**Document section**
---*---

Category Archives: Books + Brews

books + brews: the Valentines pile

February 14, 2016

I am not a fan of Valentines day. At all. BUT I love love, and reading books about love…so I’m not about to miss the chance to scribble pink and red hearts all over everything and throw down my favourite reads. They’re all old, but that’s not the point. I heart them greatly.

pouring champagne |

In fact, one the greatest things about not giving myself a Goodreads book challenge target this year, has been the headspace to re-read favourite books if I want to. I never had any problem with it as a teenager, but that’s probably because I hadn’t set reading lists of 30, 40, 50 new books in a year.

And it turns out, because I’m have ‘upholder’ tendencies, that would greatly explain why I can’t make a list and then ignore it, no matter how arbitrary. Oh, I just said I’d read more new books this year than last? Better get on it… or not, this year, because no such list (for me) exists. And that’s a relief. Because I’m about to re-read these favourites…

1. Fangirl – Rainbow Rowell
Maybe I love this one because it has good memories of being dragged to Barnes and Noble by my friend Maggie (who is a children’s librarian and has great taste in books) and essentially had my love of YA legitimised by this wonderful person. Or maybe it’s because this book is excellent, and Rainbow Rowell is the shizz. A bit of both, perhaps? Or maybe because we’re all sort of Cath and we all grew up writing fanfiction (oh sure you didn’t), and following twins Cath and Wren through their College coming-of-age is being fulfilled a little…somehow.

---*---

**List of tasks**
(a) For each statement, say whether it agrees with the blog post about a Valentine's reading pile, answering yes or no and quoting the deciding words: (i) The writer is a fan of Valentine's Day. (ii) The writer set a Goodreads book challenge target this year. (iii) The writer's friend Maggie is a children's librarian.
(b) Write the next part of the blog post about a Valentine's reading pile, picking up after its final sentence.

(Collected data)
---*---

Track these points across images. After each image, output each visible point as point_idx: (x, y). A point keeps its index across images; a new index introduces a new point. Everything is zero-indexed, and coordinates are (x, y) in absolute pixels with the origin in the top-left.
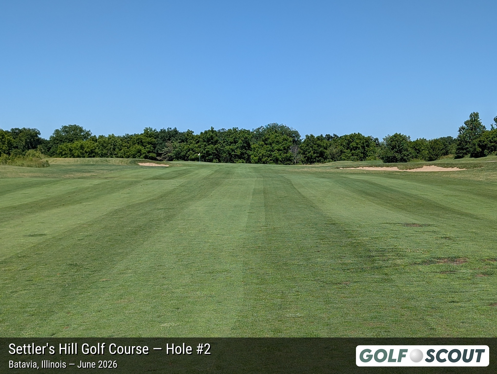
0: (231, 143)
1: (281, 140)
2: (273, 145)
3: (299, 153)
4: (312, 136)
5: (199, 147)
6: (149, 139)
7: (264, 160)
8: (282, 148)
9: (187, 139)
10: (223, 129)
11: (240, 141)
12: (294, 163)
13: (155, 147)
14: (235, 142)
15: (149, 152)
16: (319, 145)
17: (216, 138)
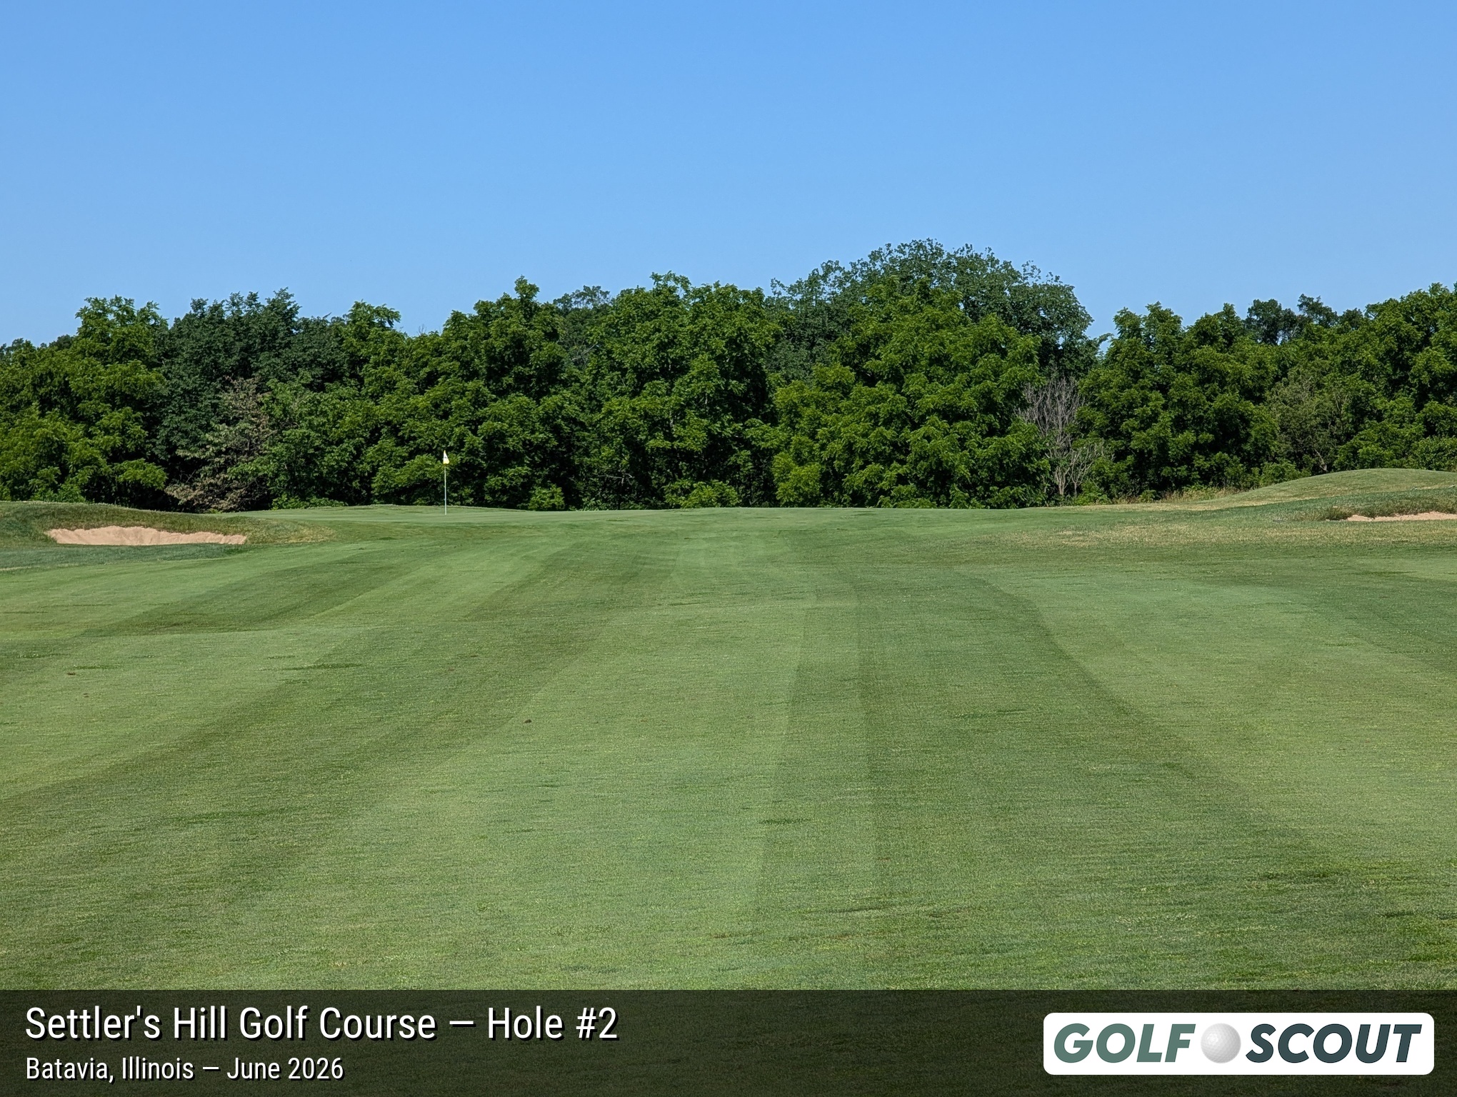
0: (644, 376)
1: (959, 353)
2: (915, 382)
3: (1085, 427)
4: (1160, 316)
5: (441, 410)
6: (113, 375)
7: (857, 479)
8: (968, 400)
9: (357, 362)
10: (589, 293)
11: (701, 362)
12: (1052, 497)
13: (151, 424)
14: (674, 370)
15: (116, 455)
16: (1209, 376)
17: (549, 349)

---*---

**Task-by-task answers**
(a)
(i) No: "I am not a fan of Valentines day."
(ii) No: "not giving myself a Goodreads book challenge target this year"
(iii) Yes: "my friend Maggie (who is a children’s librarian and has great taste in books)"

(b)
2. Pride and Prejudice – Jane Austen
Do I even have to explain this? I’ve been in love with Mr Darcy and his haughtiness since I was eleven. The dancing, the wit, the empire waist necklines! The bitchy Bingley sisters, the manners, the longing looks over pianos! In the words of Meg Ryan’s character in You’ve Got Mail, “read it, I guarantee you’ll love it.”

3. Will Grayson, Will Grayson – John Green & David Levithan
I get that this isn’t most people’s favourite John Green love story, but the idea that two very different Will Graysons exist, and will meet, is so much fun to watch unfold. Didn’t everyone know a Tiny when they were in school? Or were you not that lucky? A high school YA love story, it was a great introduction to LGBT YA…and frankly, I need more of it in my life (feel free to suggest any of your favourites in the comments…)

4. On Green Dolphin Street – Sebastian Faulks
Shot through with my favourite jazz songs, a certain smokiness and the tug between diplomat and journalist, this Faulks novel (narrowly) won out over the Girl at the Lion D’or for a spot on this list. It’s set after the second war (as most of his books are – or during or between two…). Mary van der Linden, her diplomat husband and journalist Frank Renzo meet against the backdrop of the 1960 election, lingering McCarthyism, the cold war and burgeoning race relations in the US. Nostalgic and a bit heartbreaking.

5. The Time Traveler’s Wife – Audrey Niffeneger
When I first read this book, I couldn’t have loved Claire and Henry any harder. Everything that I had ever felt about longing and love in our (then transatlantic) relationship had been condensed into this perfect, terrifying, gorgeous story about what happens when someone you love can be thrown through time – and away from you – without warning. Planes aren’t time machines, but god, did I get it. My copy is dog-eared and thoroughly well-loved, though not as dog-eared as the several I’ve already given away through the years. Also, I have never wanted to live in Chicago more than when I read this book.

“Do you ever miss him?
Every day. Every minute.
Every minute, she says.
Yes, it’s that way, isn’t it?”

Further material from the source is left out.